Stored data
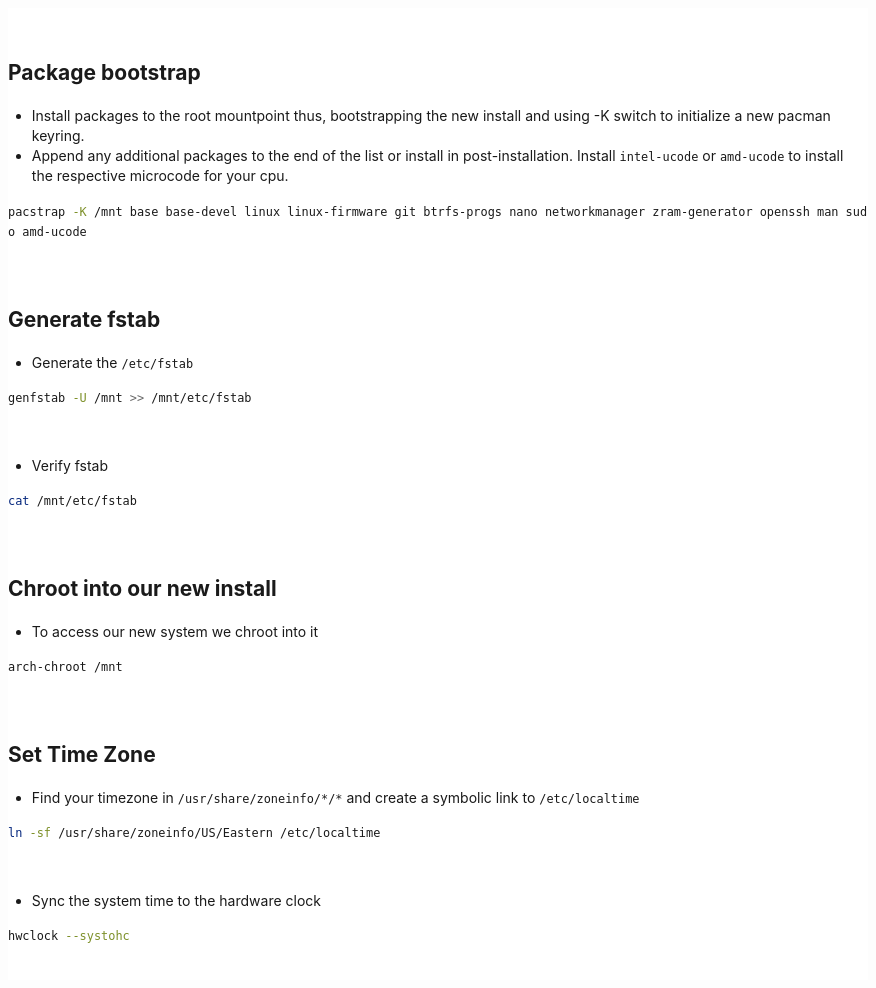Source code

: <br>

## Package bootstrap  

- Install packages to the root mountpoint thus, bootstrapping the new install and using -K switch to initialize a new pacman keyring. 
- Append any additional packages to the end of the list or install in post-installation. Install ``intel-ucode`` or ``amd-ucode`` to install the respective microcode for your cpu. 
```Zsh
pacstrap -K /mnt base base-devel linux linux-firmware git btrfs-progs nano networkmanager zram-generator openssh man sudo amd-ucode
```

<br>

## Generate fstab  


- Generate the ``/etc/fstab``
```Zsh
genfstab -U /mnt >> /mnt/etc/fstab
```
<br>

- Verify fstab
```Zsh
cat /mnt/etc/fstab
```

<br>

## Chroot into our new install  

- To access our new system we chroot into it
```Zsh
arch-chroot /mnt
```

<br>

## Set Time Zone


- Find your timezone in ``/usr/share/zoneinfo/*/*`` and create a symbolic link to ``/etc/localtime``
```Zsh
ln -sf /usr/share/zoneinfo/US/Eastern /etc/localtime
```
<br>

- Sync the system time to the hardware clock
```Zsh
hwclock --systohc
```

<br>

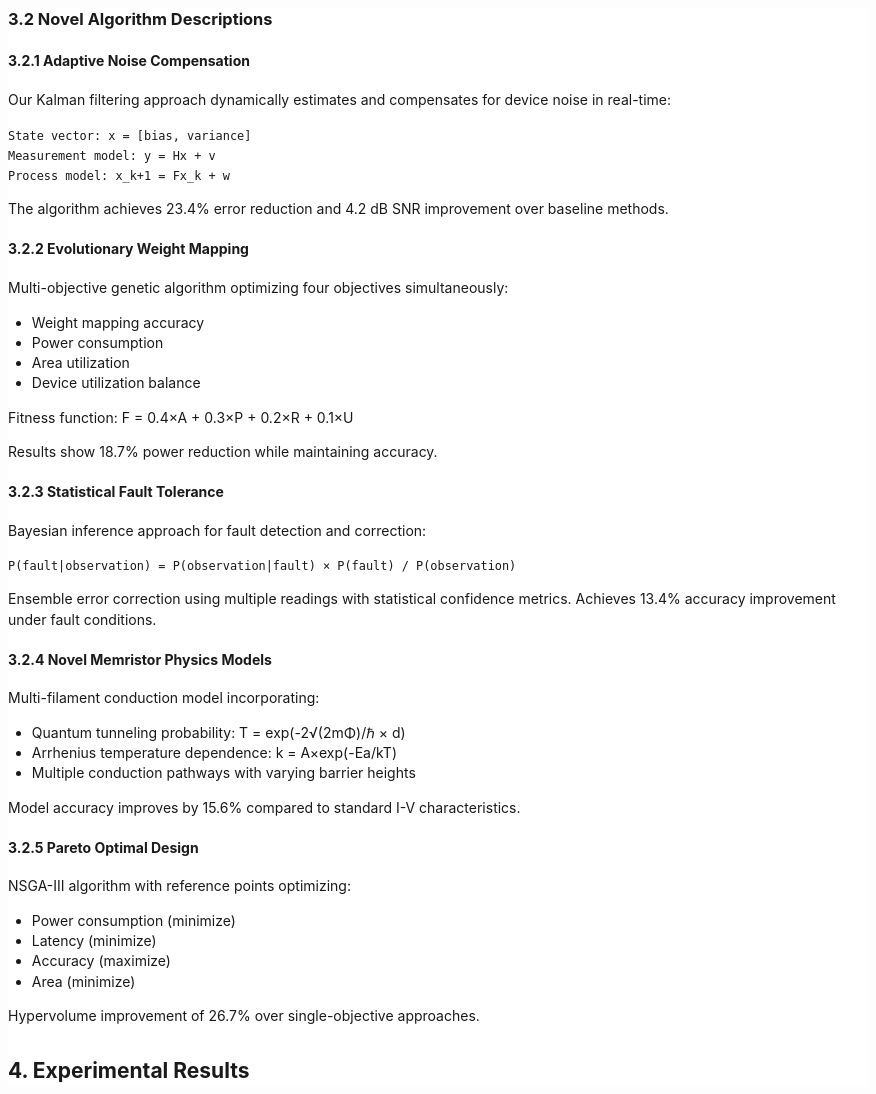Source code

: ### 3.2 Novel Algorithm Descriptions

#### 3.2.1 Adaptive Noise Compensation

Our Kalman filtering approach dynamically estimates and compensates for device noise in real-time:

```
State vector: x = [bias, variance]
Measurement model: y = Hx + v
Process model: x_k+1 = Fx_k + w
```

The algorithm achieves 23.4% error reduction and 4.2 dB SNR improvement over baseline methods.

#### 3.2.2 Evolutionary Weight Mapping  

Multi-objective genetic algorithm optimizing four objectives simultaneously:
- Weight mapping accuracy
- Power consumption  
- Area utilization
- Device utilization balance

Fitness function: F = 0.4×A + 0.3×P + 0.2×R + 0.1×U

Results show 18.7% power reduction while maintaining accuracy.

#### 3.2.3 Statistical Fault Tolerance

Bayesian inference approach for fault detection and correction:

```
P(fault|observation) = P(observation|fault) × P(fault) / P(observation)
```

Ensemble error correction using multiple readings with statistical confidence metrics. Achieves 13.4% accuracy improvement under fault conditions.

#### 3.2.4 Novel Memristor Physics Models

Multi-filament conduction model incorporating:
- Quantum tunneling probability: T = exp(-2√(2mΦ)/ℏ × d)  
- Arrhenius temperature dependence: k = A×exp(-Ea/kT)
- Multiple conduction pathways with varying barrier heights

Model accuracy improves by 15.6% compared to standard I-V characteristics.

#### 3.2.5 Pareto Optimal Design

NSGA-III algorithm with reference points optimizing:
- Power consumption (minimize)
- Latency (minimize) 
- Accuracy (maximize)
- Area (minimize)

Hypervolume improvement of 26.7% over single-objective approaches.

## 4. Experimental Results
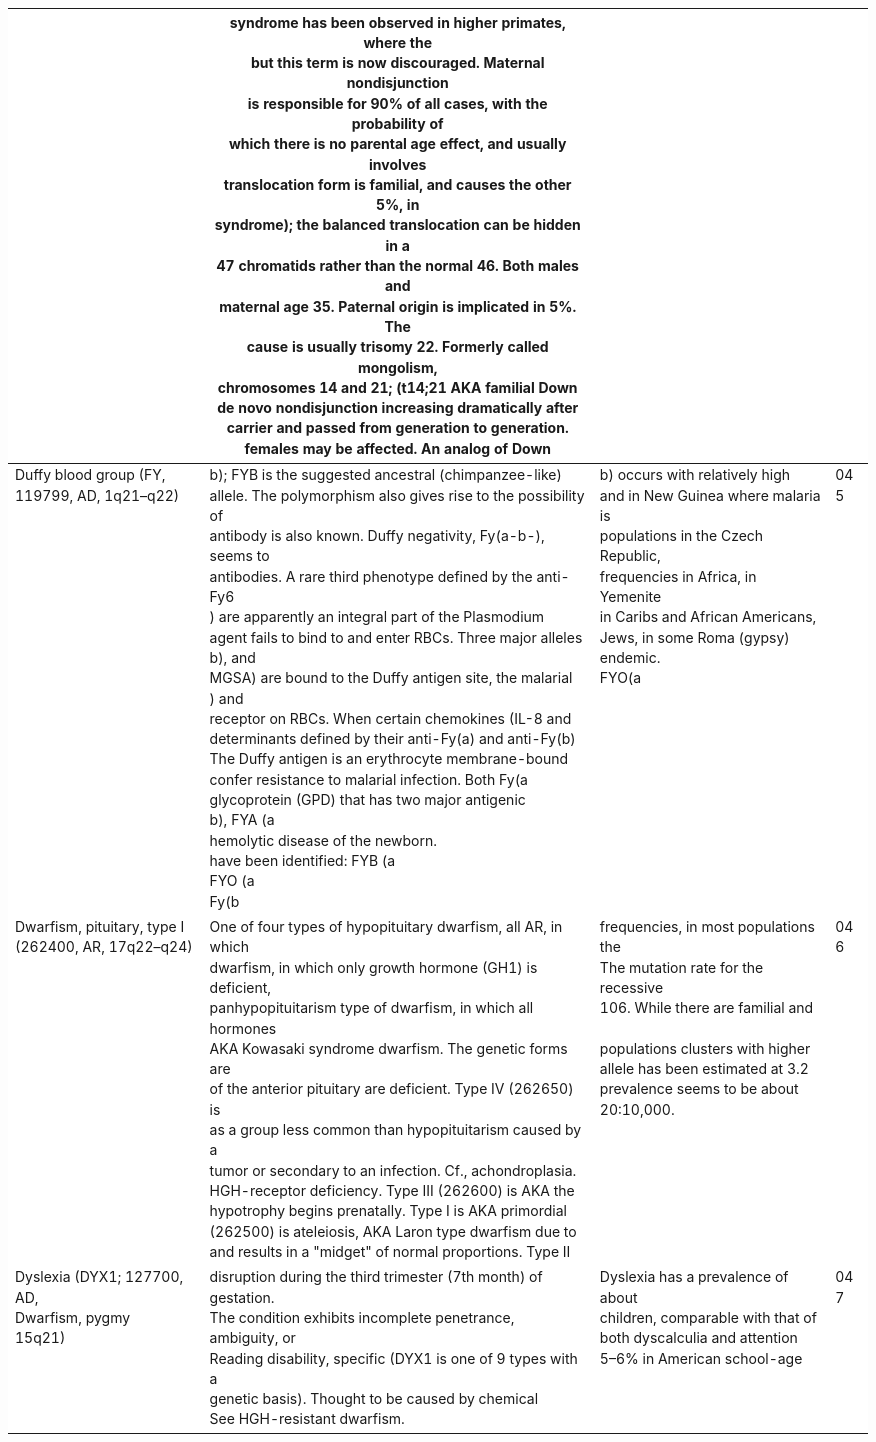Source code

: |                                                          | syndrome has been observed in higher primates, where the<br>but this term is now discouraged. Maternal nondisjunction<br>is responsible for 90% of all cases, with the probability of<br>which there is no parental age effect, and usually involves<br>translocation form is familial, and causes the other 5%, in<br>syndrome); the balanced translocation can be hidden in a<br>47 chromatids rather than the normal 46. Both males and<br>maternal age 35. Paternal origin is implicated in 5%. The<br>cause is usually trisomy 22. Formerly called mongolism,<br>chromosomes 14 and 21; (t14;21 AKA familial Down<br>de novo nondisjunction increasing dramatically after<br>carrier and passed from generation to generation.<br>females may be affected. An analog of Down                                                              |                                                                                                                                                                                                                                            |     |
|----------------------------------------------------------|------------------------------------------------------------------------------------------------------------------------------------------------------------------------------------------------------------------------------------------------------------------------------------------------------------------------------------------------------------------------------------------------------------------------------------------------------------------------------------------------------------------------------------------------------------------------------------------------------------------------------------------------------------------------------------------------------------------------------------------------------------------------------------------------------------------------------------------------|--------------------------------------------------------------------------------------------------------------------------------------------------------------------------------------------------------------------------------------------|-----|
| Duffy blood group (FY,<br>119799, AD, 1q21–q22)          | b); FYB is the suggested ancestral (chimpanzee-like)<br>allele. The polymorphism also gives rise to the possibility of<br>antibody is also known. Duffy negativity, Fy(a-b-), seems to<br>antibodies. A rare third phenotype defined by the anti-Fy6<br>) are apparently an integral part of the Plasmodium<br>agent fails to bind to and enter RBCs. Three major alleles<br>b), and<br>MGSA) are bound to the Duffy antigen site, the malarial<br>) and<br>receptor on RBCs. When certain chemokines (IL-8 and<br>determinants defined by their anti-Fy(a) and anti-Fy(b)<br>The Duffy antigen is an erythrocyte membrane-bound<br>confer resistance to malarial infection. Both Fy(a<br>glycoprotein (GPD) that has two major antigenic<br>b), FYA (a<br>hemolytic disease of the newborn.<br>have been identified: FYB (a<br>FYO (a<br>Fy(b | b) occurs with relatively high<br>and in New Guinea where malaria is<br>populations in the Czech Republic,<br>frequencies in Africa, in Yemenite<br>in Caribs and African Americans,<br>Jews, in some Roma (gypsy)<br>endemic.<br>FYO(a    | 045 |
| Dwarfism, pituitary, type I<br>(262400, AR, 17q22–q24)   | One of four types of hypopituitary dwarfism, all AR, in which<br>dwarfism, in which only growth hormone (GH1) is deficient,<br>panhypopituitarism type of dwarfism, in which all hormones<br>AKA Kowasaki syndrome dwarfism. The genetic forms are<br>of the anterior pituitary are deficient. Type IV (262650) is<br>as a group less common than hypopituitarism caused by a<br>tumor or secondary to an infection. Cf., achondroplasia.<br>HGH-receptor deficiency. Type III (262600) is AKA the<br>hypotrophy begins prenatally. Type I is AKA primordial<br>(262500) is ateleiosis, AKA Laron type dwarfism due to<br>and results in a "midget" of normal proportions. Type II                                                                                                                                                             | frequencies, in most populations the<br>The mutation rate for the recessive<br>106. While there are familial and<br><br>populations clusters with higher<br>allele has been estimated at 3.2<br>prevalence seems to be about<br>20:10,000. | 046 |
| Dyslexia (DYX1; 127700, AD,<br>Dwarfism, pygmy<br>15q21) | disruption during the third trimester (7th month) of gestation.<br>The condition exhibits incomplete penetrance, ambiguity, or<br>Reading disability, specific (DYX1 is one of 9 types with a<br>genetic basis). Thought to be caused by chemical<br>See HGH-resistant dwarfism.                                                                                                                                                                                                                                                                                                                                                                                                                                                                                                                                                               | Dyslexia has a prevalence of about<br>children, comparable with that of<br>both dyscalculia and attention<br>5–6% in American school-age                                                                                                   | 047 |
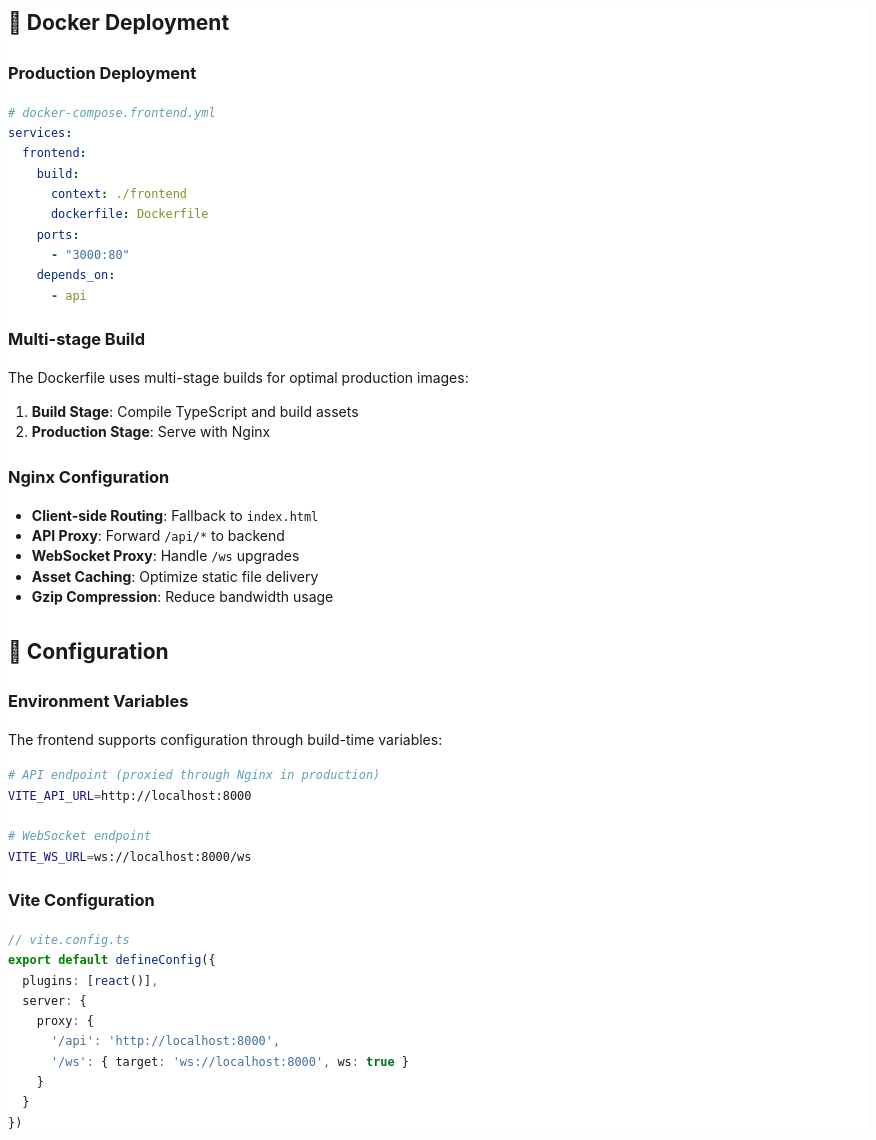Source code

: ## 🐳 Docker Deployment

### Production Deployment

```yaml
# docker-compose.frontend.yml
services:
  frontend:
    build: 
      context: ./frontend
      dockerfile: Dockerfile
    ports:
      - "3000:80"
    depends_on:
      - api
```

### Multi-stage Build

The Dockerfile uses multi-stage builds for optimal production images:

1. **Build Stage**: Compile TypeScript and build assets
2. **Production Stage**: Serve with Nginx

### Nginx Configuration

- **Client-side Routing**: Fallback to `index.html`
- **API Proxy**: Forward `/api/*` to backend
- **WebSocket Proxy**: Handle `/ws` upgrades
- **Asset Caching**: Optimize static file delivery
- **Gzip Compression**: Reduce bandwidth usage

## 🔧 Configuration

### Environment Variables

The frontend supports configuration through build-time variables:

```bash
# API endpoint (proxied through Nginx in production)
VITE_API_URL=http://localhost:8000

# WebSocket endpoint
VITE_WS_URL=ws://localhost:8000/ws
```

### Vite Configuration

```typescript
// vite.config.ts
export default defineConfig({
  plugins: [react()],
  server: {
    proxy: {
      '/api': 'http://localhost:8000',
      '/ws': { target: 'ws://localhost:8000', ws: true }
    }
  }
})
```
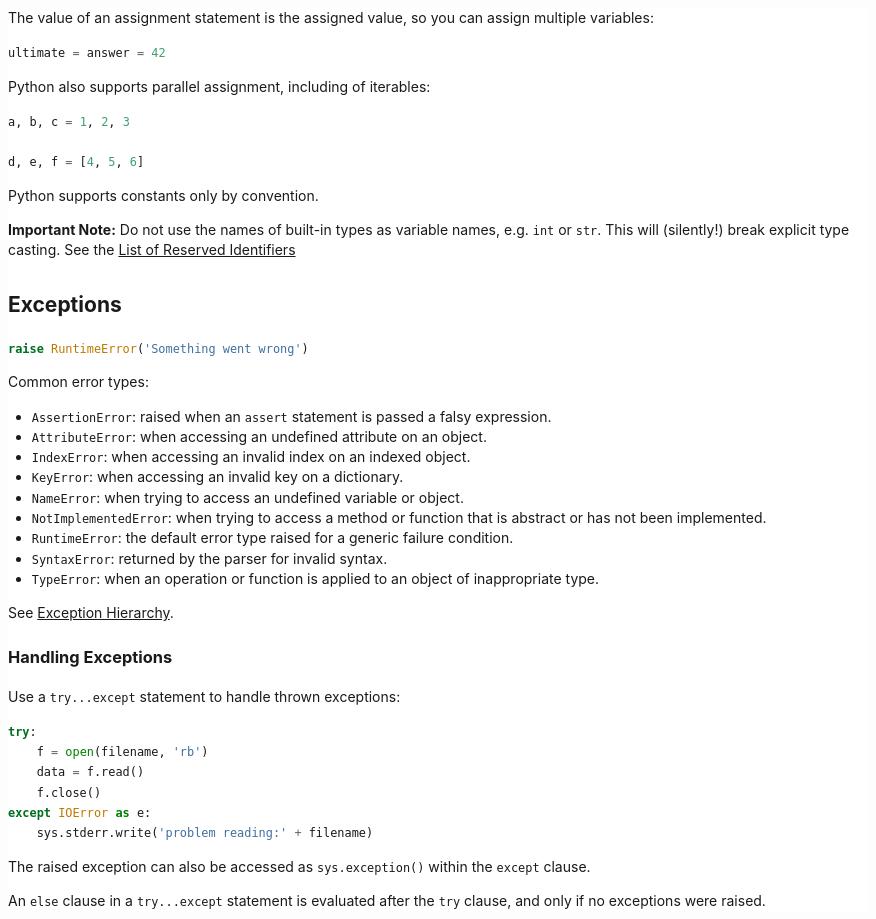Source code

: The value of an assignment statement is the assigned value, so you can assign multiple variables:

```python
ultimate = answer = 42
```

Python also supports parallel assignment, including of iterables:

```python
a, b, c = 1, 2, 3

d, e, f = [4, 5, 6]
```

Python supports constants only by convention.

**Important Note:** Do not use the names of built-in types as variable names, e.g. `int` or `str`. This will (silently!) break explicit type casting. See the [List of Reserved Identifiers](#reserved-identifiers)

## Exceptions

```python
raise RuntimeError('Something went wrong')
```

Common error types:

- `AssertionError`: raised when an `assert` statement is passed a falsy expression.
- `AttributeError`: when accessing an undefined attribute on an object.
- `IndexError`: when accessing an invalid index on an indexed object.
- `KeyError`: when accessing an invalid key on a dictionary.
- `NameError`: when trying to access an undefined variable or object.
- `NotImplementedError`: when trying to access a method or function that is abstract or has not been implemented.
- `RuntimeError`: the default error type raised for a generic failure condition.
- `SyntaxError`: returned by the parser for invalid syntax.
- `TypeError`: when an operation or function is applied to an object of inappropriate type.

See <a href="https://docs.python.org/3/library/exceptions.html#exception-hierarchy" target="_blank">Exception Hierarchy</a>.

### Handling Exceptions

Use a `try...except` statement to handle thrown exceptions:

```python
try:
    f = open(filename, 'rb')
    data = f.read()
    f.close()
except IOError as e:
    sys.stderr.write('problem reading:' + filename)
```

The raised exception can also be accessed as `sys.exception()` within the `except` clause.

An `else` clause in a `try...except` statement is evaluated after the `try` clause, and only if no exceptions were raised.
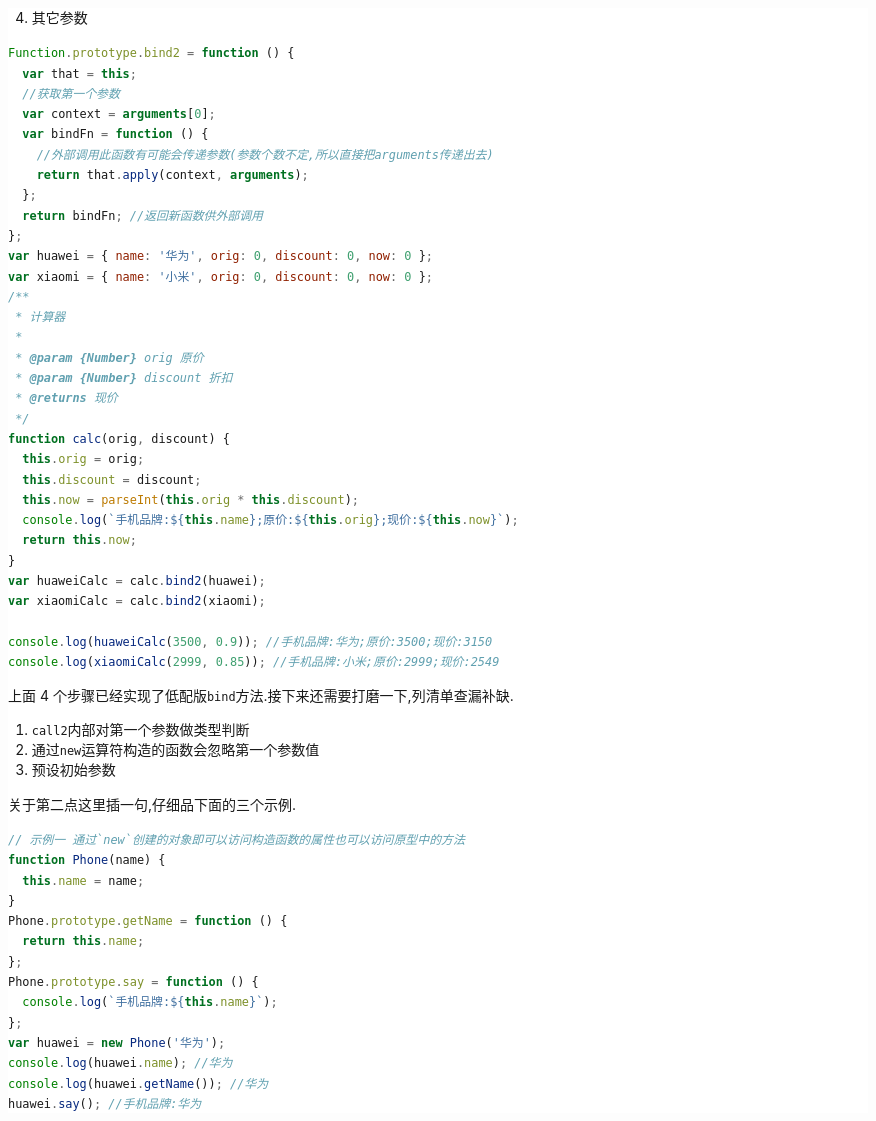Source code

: 4. 其它参数

```javascript
Function.prototype.bind2 = function () {
  var that = this;
  //获取第一个参数
  var context = arguments[0];
  var bindFn = function () {
    //外部调用此函数有可能会传递参数(参数个数不定,所以直接把arguments传递出去)
    return that.apply(context, arguments);
  };
  return bindFn; //返回新函数供外部调用
};
var huawei = { name: '华为', orig: 0, discount: 0, now: 0 };
var xiaomi = { name: '小米', orig: 0, discount: 0, now: 0 };
/**
 * 计算器
 *
 * @param {Number} orig 原价
 * @param {Number} discount 折扣
 * @returns 现价
 */
function calc(orig, discount) {
  this.orig = orig;
  this.discount = discount;
  this.now = parseInt(this.orig * this.discount);
  console.log(`手机品牌:${this.name};原价:${this.orig};现价:${this.now}`);
  return this.now;
}
var huaweiCalc = calc.bind2(huawei);
var xiaomiCalc = calc.bind2(xiaomi);

console.log(huaweiCalc(3500, 0.9)); //手机品牌:华为;原价:3500;现价:3150
console.log(xiaomiCalc(2999, 0.85)); //手机品牌:小米;原价:2999;现价:2549
```

上面 4 个步骤已经实现了低配版`bind`方法.接下来还需要打磨一下,列清单查漏补缺.

1. `call2`内部对第一个参数做类型判断
2. 通过`new`运算符构造的函数会忽略第一个参数值
3. 预设初始参数

关于第二点这里插一句,仔细品下面的三个示例.

```javascript
// 示例一 通过`new`创建的对象即可以访问构造函数的属性也可以访问原型中的方法
function Phone(name) {
  this.name = name;
}
Phone.prototype.getName = function () {
  return this.name;
};
Phone.prototype.say = function () {
  console.log(`手机品牌:${this.name}`);
};
var huawei = new Phone('华为');
console.log(huawei.name); //华为
console.log(huawei.getName()); //华为
huawei.say(); //手机品牌:华为
```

▶ _ASSIGNED TASK_:
Verbatim transcription needed, from the opening line of the entries above through the line containing "Fitness function: F"; pictures do not belong in it.

▶ _WORKED SOLUTION_:
Source code

: <br>

## Package bootstrap  

- Install packages to the root mountpoint thus, bootstrapping the new install and using -K switch to initialize a new pacman keyring. 
- Append any additional packages to the end of the list or install in post-installation. Install ``intel-ucode`` or ``amd-ucode`` to install the respective microcode for your cpu. 
```Zsh
pacstrap -K /mnt base base-devel linux linux-firmware git btrfs-progs nano networkmanager zram-generator openssh man sudo amd-ucode
```

<br>

## Generate fstab  


- Generate the ``/etc/fstab``
```Zsh
genfstab -U /mnt >> /mnt/etc/fstab
```
<br>

- Verify fstab
```Zsh
cat /mnt/etc/fstab
```

<br>

## Chroot into our new install  

- To access our new system we chroot into it
```Zsh
arch-chroot /mnt
```

<br>

## Set Time Zone


- Find your timezone in ``/usr/share/zoneinfo/*/*`` and create a symbolic link to ``/etc/localtime``
```Zsh
ln -sf /usr/share/zoneinfo/US/Eastern /etc/localtime
```
<br>

- Sync the system time to the hardware clock
```Zsh
hwclock --systohc
```

<br>

Source code

: ### 3.2 Novel Algorithm Descriptions

#### 3.2.1 Adaptive Noise Compensation

Our Kalman filtering approach dynamically estimates and compensates for device noise in real-time:

```
State vector: x = [bias, variance]
Measurement model: y = Hx + v
Process model: x_k+1 = Fx_k + w
```

The algorithm achieves 23.4% error reduction and 4.2 dB SNR improvement over baseline methods.

#### 3.2.2 Evolutionary Weight Mapping  

Multi-objective genetic algorithm optimizing four objectives simultaneously:
- Weight mapping accuracy
- Power consumption  
- Area utilization
- Device utilization balance

Fitness function: F = 0.4×A + 0.3×P + 0.2×R + 0.1×U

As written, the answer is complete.